M’Lady Nancy concurred. There seems to be a plethora
of newspaper and TV advertisements for Valentines. And although we might
celebrate any of the several mythologies as to its origins, it hardly is worth
the fuss over something that one Priest Valentine did circa 400’s A.D. in
defiance of Emperor Claudius 11 who enforced celibacy among his Legionnaires. Valentine
married off young lovers, despite conscription. It was noble, compassionate, and
filled with sensibility rather than sentiment. But our current commercial practice
certainly plays on the sentimentality of it all.
So too for any obligation, tradition, custom. It is
worth examining! Otherwise one may subscribe too unwittingly, too insincerely,
too readily to societal demands. Yet all occasions warranting celebration are
made so by years of enculturation. As such they have their significance. They
have their undeniable truths. Penelope would rightfully be feeling overlooked
were I to ignore her birthday, or not to wish her a merry Christmas. So it is.
But the point is, if you’re going to do it, make it sincere. Keep it real. Else
we but kowtow to society, go along with, and submit to the status quo. As it
is, there are three if not more stories as to whom the real St. Valentine was!

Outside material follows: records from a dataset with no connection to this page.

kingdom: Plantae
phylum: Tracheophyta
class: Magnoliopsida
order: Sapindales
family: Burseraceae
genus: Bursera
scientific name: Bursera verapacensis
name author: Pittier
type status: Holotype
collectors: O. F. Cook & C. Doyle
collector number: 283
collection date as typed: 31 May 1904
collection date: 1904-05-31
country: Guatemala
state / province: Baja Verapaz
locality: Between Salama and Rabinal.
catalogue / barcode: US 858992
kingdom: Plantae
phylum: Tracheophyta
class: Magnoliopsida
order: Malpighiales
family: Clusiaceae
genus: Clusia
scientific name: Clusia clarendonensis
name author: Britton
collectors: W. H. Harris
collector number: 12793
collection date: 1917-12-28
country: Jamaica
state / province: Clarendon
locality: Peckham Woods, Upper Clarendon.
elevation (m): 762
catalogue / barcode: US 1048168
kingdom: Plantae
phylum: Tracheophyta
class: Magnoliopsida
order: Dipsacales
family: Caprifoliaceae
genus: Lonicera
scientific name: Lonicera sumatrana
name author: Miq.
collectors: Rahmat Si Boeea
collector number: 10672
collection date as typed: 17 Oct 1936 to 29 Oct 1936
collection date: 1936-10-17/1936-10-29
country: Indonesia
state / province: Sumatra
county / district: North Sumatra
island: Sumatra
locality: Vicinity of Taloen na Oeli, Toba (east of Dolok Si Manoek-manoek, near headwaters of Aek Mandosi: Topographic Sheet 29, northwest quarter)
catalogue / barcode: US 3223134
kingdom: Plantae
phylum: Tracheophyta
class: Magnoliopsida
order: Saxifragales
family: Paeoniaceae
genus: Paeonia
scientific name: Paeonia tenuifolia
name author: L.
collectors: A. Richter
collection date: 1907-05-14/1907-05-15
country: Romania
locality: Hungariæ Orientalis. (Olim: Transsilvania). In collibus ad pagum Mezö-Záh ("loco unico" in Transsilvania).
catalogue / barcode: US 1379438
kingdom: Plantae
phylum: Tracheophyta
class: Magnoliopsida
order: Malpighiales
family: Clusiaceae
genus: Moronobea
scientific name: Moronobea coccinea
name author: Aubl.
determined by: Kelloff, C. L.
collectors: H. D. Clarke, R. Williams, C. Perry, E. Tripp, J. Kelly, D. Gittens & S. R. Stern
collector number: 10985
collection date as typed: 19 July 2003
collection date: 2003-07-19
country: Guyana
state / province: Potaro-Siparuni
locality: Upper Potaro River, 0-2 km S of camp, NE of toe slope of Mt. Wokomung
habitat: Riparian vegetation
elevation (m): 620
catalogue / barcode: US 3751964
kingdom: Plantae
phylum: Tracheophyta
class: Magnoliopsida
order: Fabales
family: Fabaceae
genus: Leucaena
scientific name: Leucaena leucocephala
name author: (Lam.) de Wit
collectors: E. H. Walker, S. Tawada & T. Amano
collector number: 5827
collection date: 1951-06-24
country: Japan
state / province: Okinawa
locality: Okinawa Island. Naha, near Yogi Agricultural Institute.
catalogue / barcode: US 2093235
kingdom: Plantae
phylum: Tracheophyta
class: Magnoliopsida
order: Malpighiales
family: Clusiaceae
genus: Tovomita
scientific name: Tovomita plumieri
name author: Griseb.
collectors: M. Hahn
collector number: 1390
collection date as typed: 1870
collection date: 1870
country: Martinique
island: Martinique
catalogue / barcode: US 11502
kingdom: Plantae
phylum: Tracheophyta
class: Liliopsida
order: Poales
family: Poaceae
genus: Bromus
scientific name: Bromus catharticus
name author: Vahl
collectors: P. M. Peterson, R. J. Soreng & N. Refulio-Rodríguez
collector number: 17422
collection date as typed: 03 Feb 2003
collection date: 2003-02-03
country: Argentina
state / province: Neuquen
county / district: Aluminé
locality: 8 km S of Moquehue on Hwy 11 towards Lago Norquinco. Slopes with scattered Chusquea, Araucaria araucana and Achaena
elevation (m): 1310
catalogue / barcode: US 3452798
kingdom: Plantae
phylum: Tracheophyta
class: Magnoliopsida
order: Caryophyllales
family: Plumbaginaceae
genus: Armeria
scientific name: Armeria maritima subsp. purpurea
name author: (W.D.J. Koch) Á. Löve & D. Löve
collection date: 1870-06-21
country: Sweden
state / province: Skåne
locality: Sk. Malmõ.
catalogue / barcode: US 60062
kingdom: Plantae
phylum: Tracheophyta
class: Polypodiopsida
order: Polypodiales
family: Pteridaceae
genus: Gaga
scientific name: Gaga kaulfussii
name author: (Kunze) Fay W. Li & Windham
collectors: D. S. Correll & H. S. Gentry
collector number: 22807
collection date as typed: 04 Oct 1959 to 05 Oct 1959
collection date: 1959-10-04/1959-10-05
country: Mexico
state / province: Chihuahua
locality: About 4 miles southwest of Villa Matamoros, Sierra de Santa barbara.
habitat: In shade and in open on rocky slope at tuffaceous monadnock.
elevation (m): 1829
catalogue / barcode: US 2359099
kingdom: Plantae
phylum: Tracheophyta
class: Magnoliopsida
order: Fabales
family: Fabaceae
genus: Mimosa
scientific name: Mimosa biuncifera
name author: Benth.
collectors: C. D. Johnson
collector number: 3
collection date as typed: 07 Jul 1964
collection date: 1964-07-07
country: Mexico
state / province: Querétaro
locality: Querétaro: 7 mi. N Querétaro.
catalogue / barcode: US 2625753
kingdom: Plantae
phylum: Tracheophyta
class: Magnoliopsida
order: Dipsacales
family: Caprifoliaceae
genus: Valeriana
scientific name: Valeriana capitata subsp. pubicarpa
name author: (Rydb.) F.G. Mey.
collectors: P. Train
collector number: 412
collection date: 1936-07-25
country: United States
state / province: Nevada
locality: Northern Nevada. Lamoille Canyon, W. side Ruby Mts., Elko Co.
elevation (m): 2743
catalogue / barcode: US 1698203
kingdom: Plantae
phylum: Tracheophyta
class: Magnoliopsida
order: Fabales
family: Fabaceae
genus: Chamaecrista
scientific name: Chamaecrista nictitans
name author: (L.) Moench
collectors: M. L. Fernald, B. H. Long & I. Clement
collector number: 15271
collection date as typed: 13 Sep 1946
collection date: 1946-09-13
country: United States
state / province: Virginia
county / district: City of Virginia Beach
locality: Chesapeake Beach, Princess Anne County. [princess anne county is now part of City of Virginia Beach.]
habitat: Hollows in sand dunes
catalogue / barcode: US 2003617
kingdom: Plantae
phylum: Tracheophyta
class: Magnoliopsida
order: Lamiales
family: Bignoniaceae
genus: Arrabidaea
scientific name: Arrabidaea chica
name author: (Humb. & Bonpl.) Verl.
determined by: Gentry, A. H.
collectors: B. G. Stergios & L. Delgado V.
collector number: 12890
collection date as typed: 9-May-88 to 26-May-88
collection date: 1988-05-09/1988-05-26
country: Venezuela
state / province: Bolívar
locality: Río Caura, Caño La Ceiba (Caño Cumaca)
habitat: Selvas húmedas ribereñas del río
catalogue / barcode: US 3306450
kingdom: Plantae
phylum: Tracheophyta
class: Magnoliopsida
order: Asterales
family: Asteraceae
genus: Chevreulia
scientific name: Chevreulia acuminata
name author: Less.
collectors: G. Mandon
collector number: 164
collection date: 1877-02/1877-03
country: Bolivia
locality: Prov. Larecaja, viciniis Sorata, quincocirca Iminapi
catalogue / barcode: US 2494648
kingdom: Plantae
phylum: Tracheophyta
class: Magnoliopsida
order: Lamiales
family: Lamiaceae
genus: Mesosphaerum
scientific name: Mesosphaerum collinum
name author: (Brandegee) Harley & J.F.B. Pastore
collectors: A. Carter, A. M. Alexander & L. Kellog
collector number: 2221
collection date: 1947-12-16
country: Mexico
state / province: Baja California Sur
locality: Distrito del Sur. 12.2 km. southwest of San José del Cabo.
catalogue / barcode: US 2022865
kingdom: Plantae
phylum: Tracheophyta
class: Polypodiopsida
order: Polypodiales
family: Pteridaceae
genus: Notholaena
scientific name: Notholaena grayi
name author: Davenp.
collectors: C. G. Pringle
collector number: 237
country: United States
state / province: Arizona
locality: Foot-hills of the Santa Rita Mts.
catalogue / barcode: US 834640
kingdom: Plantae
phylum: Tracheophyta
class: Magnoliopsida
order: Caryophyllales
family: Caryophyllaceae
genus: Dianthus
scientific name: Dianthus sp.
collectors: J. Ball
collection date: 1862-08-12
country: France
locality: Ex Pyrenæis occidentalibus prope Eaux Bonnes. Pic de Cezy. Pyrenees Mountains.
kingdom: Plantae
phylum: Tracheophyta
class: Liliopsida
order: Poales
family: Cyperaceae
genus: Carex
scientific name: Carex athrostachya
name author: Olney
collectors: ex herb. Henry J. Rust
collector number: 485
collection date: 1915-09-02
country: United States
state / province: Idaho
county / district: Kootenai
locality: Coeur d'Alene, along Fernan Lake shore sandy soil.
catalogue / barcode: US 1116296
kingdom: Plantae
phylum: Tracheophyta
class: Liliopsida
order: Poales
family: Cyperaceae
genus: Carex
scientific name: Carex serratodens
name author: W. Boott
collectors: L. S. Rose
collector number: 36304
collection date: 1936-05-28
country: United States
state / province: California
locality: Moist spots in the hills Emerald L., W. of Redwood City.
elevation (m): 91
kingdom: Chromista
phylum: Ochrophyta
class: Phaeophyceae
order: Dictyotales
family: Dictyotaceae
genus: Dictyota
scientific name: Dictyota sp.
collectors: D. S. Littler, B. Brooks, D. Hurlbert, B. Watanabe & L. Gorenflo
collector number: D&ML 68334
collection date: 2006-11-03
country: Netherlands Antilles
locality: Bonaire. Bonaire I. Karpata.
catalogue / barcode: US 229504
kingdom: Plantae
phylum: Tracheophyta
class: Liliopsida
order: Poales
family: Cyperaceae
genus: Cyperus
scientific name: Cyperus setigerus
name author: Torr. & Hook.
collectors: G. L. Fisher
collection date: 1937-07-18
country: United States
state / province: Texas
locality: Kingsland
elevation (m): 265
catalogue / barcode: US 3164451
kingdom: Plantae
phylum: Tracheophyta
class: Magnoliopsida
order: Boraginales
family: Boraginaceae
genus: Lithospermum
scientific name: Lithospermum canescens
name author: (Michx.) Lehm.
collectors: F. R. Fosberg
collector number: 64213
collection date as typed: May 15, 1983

Among the many artifacts re-discovered on this February
14th of my 40 day and 40 night mission is the flimsy square of an
air mail card to M’Lady, dated 23 January, 1944, addressed to Miss Nancy
Street, No. 5 R.A.F. Hospital, M. Egypt. It is post-marked from Mill Hill,
London. The stamp is a 6d George V1 (a sixpenny). On opening it there is the
proverbial pen-and-ink arrow through the red crayon heart. The feathered tail
at the bottom left corner at once penetrates a smaller heart, and the big
letters between the small and the much bigger red heart at the top right reads:
‘Guess Who! And How Many’. Top left hand corner is a poem: ‘The rose is red,
the violet is blue, the grass is green, and so are you!’ At the bottom right is
a more substantial endearment: ‘Ah sweet and gentle stranger, Amongst men of
tearful woe, Do not err from by their manger, And those that love you so. Do
not lose that smile from Ward One, Check that kind heart from a fancy; Don’t
forget your boys can win One, But their names can’t all be Nancy!’
M’Lady, now at 90, then at 21 (to be precise,) looks
up from re-reading it, and says, “From Mill Hill Hospital patients, where I
worked before Cairo. Well, see, they had nothing better to do!”
We act often on impulse. It takes the measure of much
time and truths to perhaps end up acting the exact same way, but at least thereby
to act for real. And so: Happy Valentines!